Enregistré à Glyndebourne en 2009 / DVD 2010

 

On ne peut qu’applaudir lorsqu’autant de talents se réunissent pour proposer un spectacle total. Je râle souvent devant l’arrogance de certains metteurs en scène qui nous imposent leurs obsessions souvent très éloignées des livrets et qui s’imaginent imaginatifs et talentueux alors qu’ils ne sont que dédaigneux de l’œuvre originale. Mais quand une troupe entière se met au service d’une féerie avec l’envie manifeste d’emmener le public avec lui, le résultat est jubilatoire.

Tout comme King Arthur, The Fairy Queen est un semi-opéra, genre anglais du XVIIème, où se mêlent théâtre, musique, chant et danse. Librement inspiré du « Songe d’une nuit d’été », The Fairy Queen imbrique trois univers, trois « histoires » qui vont s’entremêler, jouées par des acteurs : les chamailleries du roi et de la reine des fées, Titania et Oberon, les chassés-croisés amoureux de deux jeunes couples athéniens et une troupe déjantés d’ouvriers qui répètent la tragédie de Pyrame et Thisbé. Durant une nuit où tout est possible, dans une forêt enchantée, royaume des fées, des personnages qui n’auraient jamais dû se rencontrer, vont être soumis à des sortilèges, des métamorphoses et vivre bien des rêves et des désordres amoureux.

Ce socle théâtral est enrichi de parties instrumentales, de ballets, de chœurs et d’intermezzo chantés par des solistes, symbolisant des figures allégoriques (la Nuit, le Sommeil, Le Secret, Le Mystère, Les Saisons et des dieux). La trame narrative totalement invraisemblable est un tremplin pour toutes les inventivités de mise en scène. Avec des effets visuels de toute beauté, des lumières splendides, un imaginaire débridé et une audace sans limite (comme seuls les anglais en sont capables…), les quatre heures de spectacles filent à cent à l’heure.

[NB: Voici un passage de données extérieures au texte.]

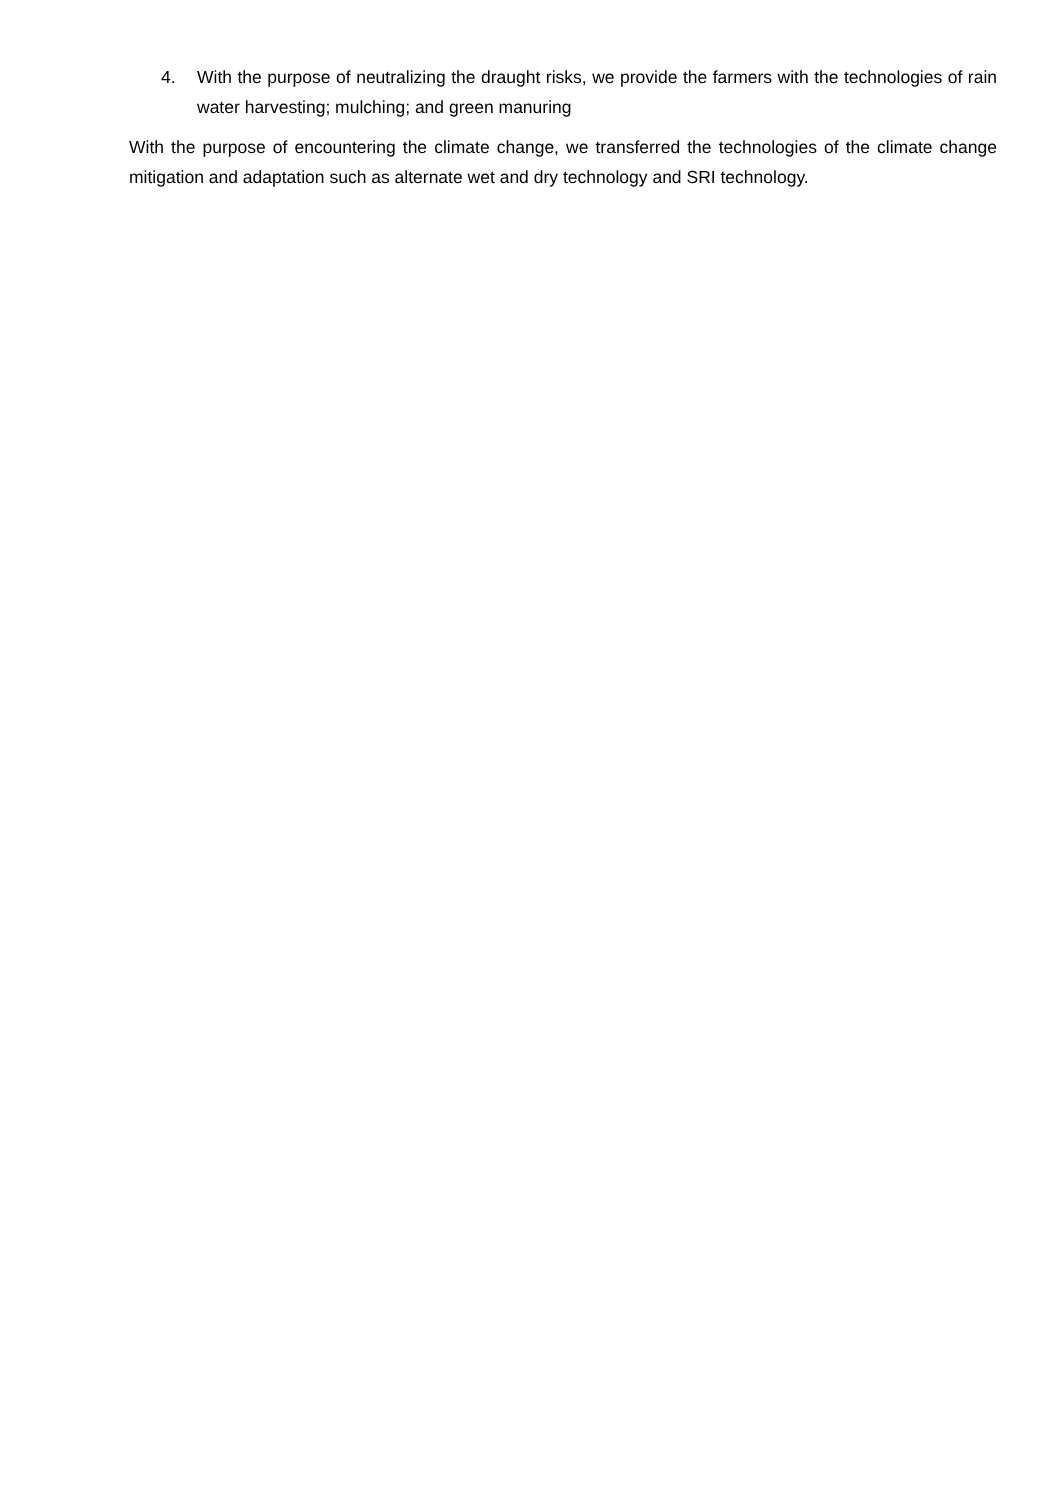4. With the purpose of neutralizing the draught risks, we provide the farmers with the technologies of rain water harvesting; mulching; and green manuring
With the purpose of encountering the climate change, we transferred the technologies of the climate change mitigation and adaptation such as alternate wet and dry technology and SRI technology.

Les tableaux s’enchaînent avec fluidité, évidence, ajustés sans que l’on sente que l’on passe d’un genre à l’autre. Cette cohérence de l’ensemble, dont le nerf principal reste la pièce de théâtre offre dans « les divertissements chantés » une liberté absolue. Machinerie baroque, couleurs rouge et or, masques et trappes, lyrisme mais aussi bouffonnerie, voire paillardise, les airs sont des odes à la folie. Même le superbe lamento « If love is a sweet passion » est chanté devant une Titania endormie dans les bras d’un Bottom à tête d’âne, au creux d’une barque manœuvrée par un gondolier à tête de perroquet. Les moments d’émotion, de poésie, intenses et délicats (« Oh let me weep ») se coulent dans la drôlerie, la frénésie délirante. Le spectateur reste ébahi devant la générosité de cette Fairy Queen, où tous les intervenants s’amusent autant que lui. Pas de « grandes stars », personne pour tirer la couverture, juste une bande de joyeux drilles qui connaissent leur partition et qui donnent le meilleur d’eux-mêmes au service de la fantaisie. Quant à la direction, c’est du William Christie, inutile d’en rajouter.